The landing is the main chapter of Armstrong's life, and not one in the history books. The privacy of his first step is palpable. The smallness of his thoughts is credible

There's much to appreciate about the way Chazelle and his core team magnify the journey of a man who finds solace in telescopic emotions. They paint Armstrong as a haunted father who refuses to be grounded. In that context, there is perhaps nothing better than Ryan Gosling's poker-faced intensity. His brooding Manchester-By-The-Sea-ish act humanizes the legacy of Armstrong to such an extent that it becomes easy to believe that his endurance is merely a form of self-flagellation; the rickety flights up are his penance, and the glorious adventure a byproduct of his healing. At no point does he seem like a genius, even when he continues to drive the Apollo program, because his brilliance is made to look like a reaction – a personal escape that, in contrast to type, is silently supported rather than resented by his wife Janet. The fantastic Claire Foy somehow crystallizes this complex feeling.
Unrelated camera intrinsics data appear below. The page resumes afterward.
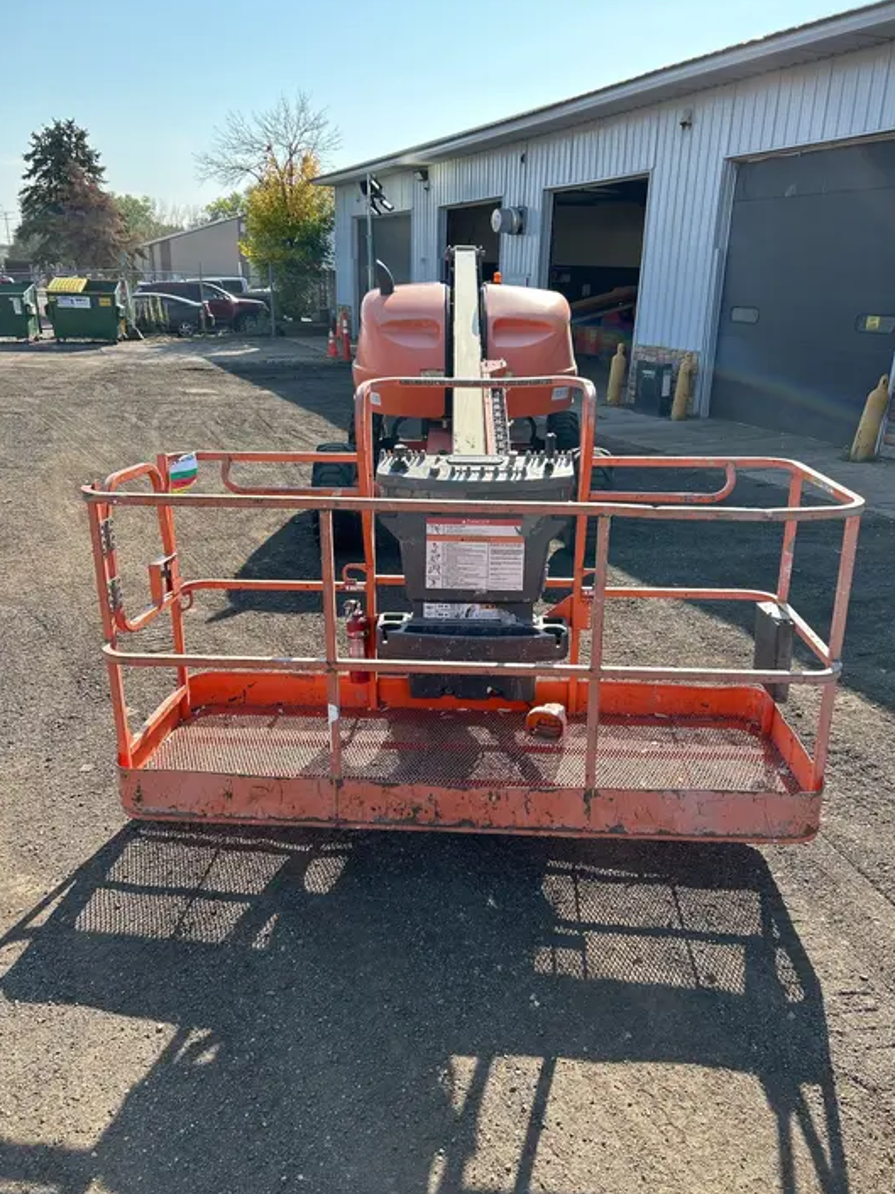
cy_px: 601
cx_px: 460
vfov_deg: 65.3
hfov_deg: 51.3
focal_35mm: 27
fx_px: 931
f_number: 1.5
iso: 50
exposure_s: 1/1511
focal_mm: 5.7
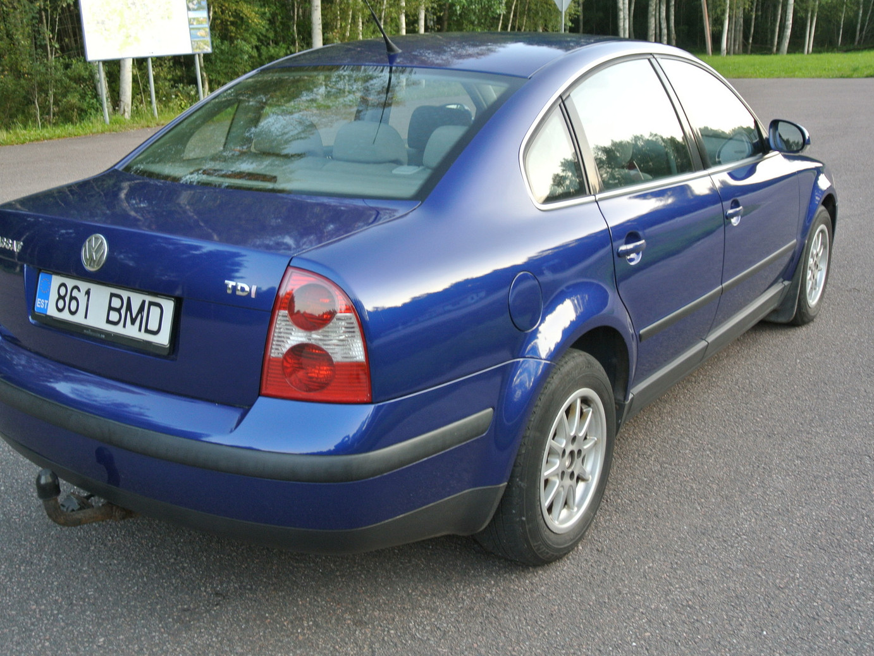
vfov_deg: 36.8
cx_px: 415
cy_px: 334
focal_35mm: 39
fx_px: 985
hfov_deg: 47.8
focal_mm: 13.1
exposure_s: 1/60
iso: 220
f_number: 4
On one hand, she is worried for the father of her two sons. But on the other, despite being the partner of a high-risk specialist, she is more worried about him failing than dying. More than love or tenderness, there's a determination, a deep focus, about their marital chemistry. He isn't the only one on a mission. The weight of their past is heavy. In a way she, too, is speeding towards a bumpy exit from the planet's atmosphere – into a tranquil space where there's zero gravity. You sense she needs him to reach there – for them, not for America, not for NASA, not to beat the Russians at the space game. The perspective belongs to the man on the moon, not man on the moon. Which is possibly why the flag is missing from the pivotal moment. As are any visual cutaways to Earth. The landing is the main chapter of Armstrong's life, and not one in the history books. The privacy of his first step is palpable. The smallness of his thoughts is credible. After all, he only loved his little girl to the moon and back.